Yeah.  For win32.mak, the key question is whether there is still anybody
who'd have an insurmountable problem with building the whole distro via
src/tools/msvc/ rather than just building libpq with win32.mak.  Given our
lack of infrastructure for testing win32.mak, continuing support for it
seems like quite an expensive proposition from the developer-time
standpoint.  I don't really want to do that if it's only going to save
somebody an occasional few minutes of build time.


Insurmountable, probably not. The big difference is that you don't need *any* dependencies to build a libpq using win32.mak, but you need many of them (to start with, perl...) to build using the built-in one. For people who want to build it, it certainly save a lot more than "a few minutes". For somebody who doesn't have ready scripts it takes a *long* time to set up a build environment to do our regular msvc builds.
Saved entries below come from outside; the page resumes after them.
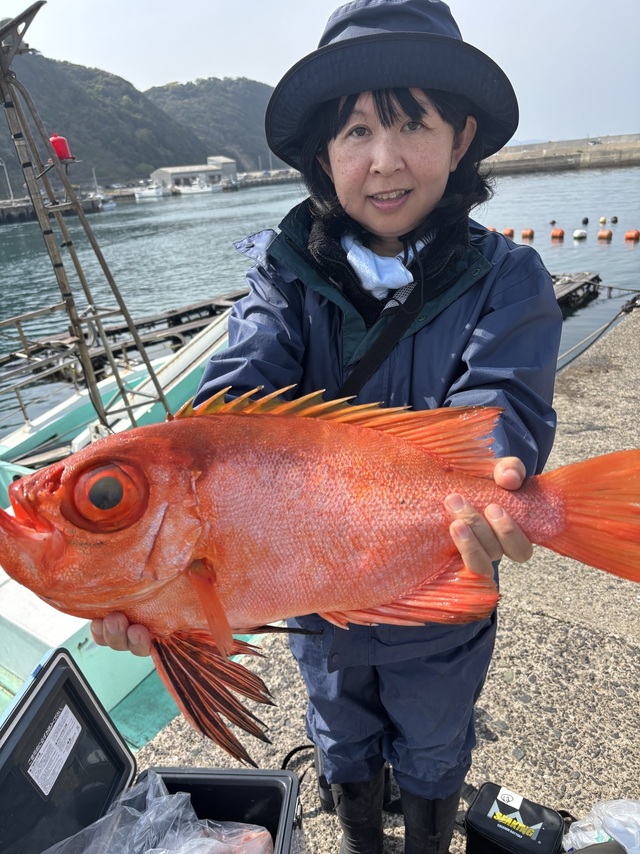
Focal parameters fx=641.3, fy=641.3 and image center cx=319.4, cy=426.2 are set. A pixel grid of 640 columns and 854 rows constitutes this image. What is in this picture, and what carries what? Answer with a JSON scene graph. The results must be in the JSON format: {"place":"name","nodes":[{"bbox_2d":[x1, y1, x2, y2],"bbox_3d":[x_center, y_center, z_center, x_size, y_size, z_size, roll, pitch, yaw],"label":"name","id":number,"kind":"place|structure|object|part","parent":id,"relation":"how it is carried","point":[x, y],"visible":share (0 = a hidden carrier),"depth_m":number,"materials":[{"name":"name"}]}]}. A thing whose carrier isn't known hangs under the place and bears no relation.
{"place":"outdoors","nodes":[
{"label":"outdoors","id":0,"kind":"place"},
{"bbox_2d":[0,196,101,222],"label":"quay","id":1,"kind":"structure","parent":0,"point":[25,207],"materials":[{"name":"grey concrete"}]},
{"bbox_2d":[0,1,260,756],"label":"fishing boat","id":2,"kind":"object","parent":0,"point":[64,630],"visible":0.38,"depth_m":4.29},
{"bbox_2d":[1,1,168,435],"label":"mast","id":3,"kind":"object","parent":2,"relation":"on","point":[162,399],"visible":0.93,"depth_m":4.39,"materials":[{"name":"grey metal"}]},
{"bbox_2d":[50,133,72,161],"bbox_3d":[-1.706,-1.826,4.201,0.145,0.194,0.142,14,28,36],"label":"red lamp","id":4,"kind":"object","parent":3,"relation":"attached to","point":[53,140],"visible":0.68,"depth_m":4.16,"materials":[{"name":"red plastic"}]},
{"bbox_2d":[0,50,276,191],"label":"hill","id":5,"kind":"structure","parent":0,"point":[206,153],"materials":[{"name":"green plant"}]},
{"bbox_2d":[0,170,306,220],"label":"shore","id":6,"kind":"structure","parent":0,"point":[280,176],"materials":[{"name":"grey stone"}]},
{"bbox_2d":[0,157,13,200],"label":"lamp post","id":7,"kind":"object","parent":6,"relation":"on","point":[9,187],"visible":0.86,"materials":[{"name":"white metal"}]},
{"bbox_2d":[150,157,237,189],"label":"building","id":8,"kind":"structure","parent":0,"point":[159,173],"materials":[{"name":"white"}]},
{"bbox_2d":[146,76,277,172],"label":"hill","id":9,"kind":"structure","parent":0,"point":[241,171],"materials":[{"name":"green plant"}]},
{"bbox_2d":[0,158,639,438],"label":"water","id":10,"kind":"structure","parent":0,"point":[602,268],"materials":[{"name":"liquid"}]},
{"bbox_2d":[99,195,115,209],"label":"boat","id":11,"kind":"object","parent":10,"relation":"on","point":[111,205],"visible":0.65,"materials":[{"name":"white"}]},
{"bbox_2d":[0,287,248,381],"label":"dock","id":12,"kind":"object","parent":10,"relation":"on","point":[232,298],"visible":0.51,"depth_m":10.99,"materials":[{"name":"brown wood"}]},
{"bbox_2d":[134,183,170,199],"label":"boat","id":13,"kind":"object","parent":10,"relation":"on","point":[146,194],"visible":0.96,"materials":[{"name":"white"}]},
{"bbox_2d":[177,177,222,194],"label":"boat","id":14,"kind":"object","parent":10,"relation":"on","point":[194,191],"visible":0.97,"materials":[{"name":"white"}]},
{"bbox_2d":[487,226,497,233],"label":"buoy","id":15,"kind":"object","parent":10,"relation":"on","point":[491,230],"visible":0.3,"depth_m":22.05,"materials":[{"name":"orange"}]},
{"bbox_2d":[502,227,514,237],"bbox_3d":[6.464,-6.678,22.087,0.451,0.421,0.479,-15,25,-27],"label":"buoy","id":16,"kind":"object","parent":10,"relation":"on","point":[509,232],"visible":0.82,"depth_m":21.96,"materials":[{"name":"orange"}]},
{"bbox_2d":[521,228,534,238],"bbox_3d":[6.921,-6.423,21.306,0.433,0.417,0.482,-13,24,-22],"label":"buoy","id":17,"kind":"object","parent":10,"relation":"on","point":[530,232],"visible":0.96,"depth_m":21.20,"materials":[{"name":"orange"}]},
{"bbox_2d":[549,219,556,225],"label":"buoy","id":18,"kind":"object","parent":10,"relation":"on","point":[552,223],"visible":0.97,"depth_m":24.27,"materials":[{"name":"black"}]},
{"bbox_2d":[550,227,564,238],"bbox_3d":[7.665,-6.207,20.634,0.452,0.429,0.489,-19,27,-33],"label":"buoy","id":19,"kind":"object","parent":10,"relation":"on","point":[558,232],"visible":0.96,"depth_m":20.52,"materials":[{"name":"orange"}]},
{"bbox_2d":[550,271,601,309],"bbox_3d":[3.610,-2.545,12.669,3.019,0.577,3.853,14,28,36],"label":"floating dock","id":20,"kind":"object","parent":10,"relation":"on","point":[561,291],"visible":0.3,"depth_m":12.61,"materials":[{"name":"wood"}]},
{"bbox_2d":[572,229,587,239],"bbox_3d":[8.154,-6.018,20.090,0.465,0.391,0.472,14,28,36],"label":"buoy","id":21,"kind":"object","parent":10,"relation":"on","point":[577,234],"visible":0.97,"depth_m":19.97,"materials":[{"name":"white plastic"}]},
{"bbox_2d":[581,216,588,224],"bbox_3d":[9.915,-7.688,23.969,0.352,0.369,0.376,2,23,14],"label":"buoy","id":22,"kind":"object","parent":10,"relation":"on","point":[586,219],"visible":0.96,"depth_m":23.90,"materials":[{"name":"black plastic"}]},
{"bbox_2d":[599,216,607,223],"bbox_3d":[10.423,-7.558,23.534,0.374,0.374,0.407,-3,22,2],"label":"buoy","id":23,"kind":"object","parent":10,"relation":"on","point":[602,219],"visible":0.96,"depth_m":23.45,"materials":[{"name":"yellow plastic"}]},
{"bbox_2d":[597,229,612,239],"bbox_3d":[8.805,-5.924,19.778,0.463,0.400,0.437,14,28,36],"label":"buoy","id":24,"kind":"object","parent":10,"relation":"on","point":[602,235],"visible":0.96,"depth_m":19.66,"materials":[{"name":"orange plastic"}]},
{"bbox_2d":[610,216,617,222],"bbox_3d":[10.968,-7.696,23.908,0.368,0.354,0.383,1,23,12],"label":"buoy","id":25,"kind":"object","parent":10,"relation":"on","point":[616,219],"visible":0.96,"depth_m":23.83,"materials":[{"name":"black plastic"}]},
{"bbox_2d":[624,229,639,240],"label":"buoy","id":26,"kind":"object","parent":10,"relation":"on","point":[635,234],"visible":0.96,"depth_m":19.42,"materials":[{"name":"orange plastic"}]},
{"bbox_2d":[1,0,639,149],"label":"sky","id":27,"kind":"structure","parent":0,"point":[173,67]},
{"bbox_2d":[130,310,639,851],"label":"concrete quay","id":28,"kind":"structure","parent":0,"point":[612,372],"materials":[{"name":"grey concrete"}]},
{"bbox_2d":[0,650,302,853],"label":"case","id":29,"kind":"object","parent":28,"relation":"on","point":[36,680],"visible":0.9,"depth_m":1.24,"materials":[{"name":"black plastic"}]},
{"bbox_2d":[28,703,82,794],"bbox_3d":[-0.496,0.606,1.206,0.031,0.081,0.158,0,22,7],"label":"label","id":30,"kind":"object","parent":29,"relation":"attached to","point":[76,723],"visible":0.97,"depth_m":1.20,"materials":[{"name":"white paper"}]},
{"label":"lid","id":31,"kind":"part","parent":29,"relation":"part of","materials":[{"name":"black plastic"}]},
{"bbox_2d":[47,770,276,853],"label":"plastic bag","id":32,"kind":"object","parent":29,"relation":"in","point":[174,797],"visible":0.95,"depth_m":1.29,"materials":[{"name":"clear plastic"}]},
{"bbox_2d":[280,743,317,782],"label":"cable","id":33,"kind":"object","parent":28,"relation":"on","point":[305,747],"visible":0.36,"depth_m":2.08,"materials":[{"name":"black plastic"}]},
{"bbox_2d":[88,0,563,851],"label":"woman","id":34,"kind":"object","parent":28,"relation":"on","point":[378,173],"visible":0.82,"depth_m":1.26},
{"bbox_2d":[6,383,639,756],"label":"red fish","id":35,"kind":"object","parent":34,"relation":"in","point":[208,619],"visible":0.9,"depth_m":0.87},
{"bbox_2d":[464,781,566,853],"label":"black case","id":36,"kind":"object","parent":28,"relation":"on","point":[493,820],"visible":1,"depth_m":1.58,"materials":[{"name":"black plastic"}]},
{"bbox_2d":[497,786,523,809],"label":"label","id":37,"kind":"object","parent":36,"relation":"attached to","point":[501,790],"visible":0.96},
{"bbox_2d":[555,292,639,370],"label":"mooring rope","id":38,"kind":"object","parent":28,"relation":"on","point":[614,318],"visible":0.78,"depth_m":7.28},
{"bbox_2d":[564,797,639,853],"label":"plastic bag","id":39,"kind":"object","parent":28,"relation":"on","point":[584,824],"visible":0.98,"depth_m":1.54,"materials":[{"name":"white plastic"}]},
{"bbox_2d":[481,134,639,173],"label":"breakwater","id":40,"kind":"structure","parent":0,"point":[584,149],"materials":[{"name":"grey concrete"}]},
{"bbox_2d":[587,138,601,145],"label":"car","id":41,"kind":"object","parent":40,"relation":"on","point":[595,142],"visible":0.93,"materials":[{"name":"metal"}]}
]}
I think the question is more, is there any need for people to do that at all, or are those people just going to be using the pre-built binaries anyway? That question I can't say I know the answer to.


bcc32.mak is in a different category because it's basically the only
solution if you want to build libpq in Borland C.  But the lack of
user input suggests that maybe nobody cares about that anymore.

I think there's always been even fewer users of bcc32.mak than of the win32.mak one.

 
Borland C, per se, has been dead since the 90s according to wikipedia.
There are successor products with different names, none of which I can
recall anybody ever mentioning on the PG lists.  I speculate that
people are taking libpq.dll built with MSVC and using it in those
products, if they're using them with PG at all.

The compiler is still called bcc (bcc32c to be specific - see https://www.embarcadero.com/free-tools/ccompiler).  Apparently it's clang based now. I don't know if our mak file even works with that anymore though, it wouldn't surprise me if it doesn't. But the non-change-of-name could be why we're not seeing questions about it.

FWIW, I've suggested we drop it before, so no objections to that part from me (and if we do, there's some #ifdefs around it in headers as well).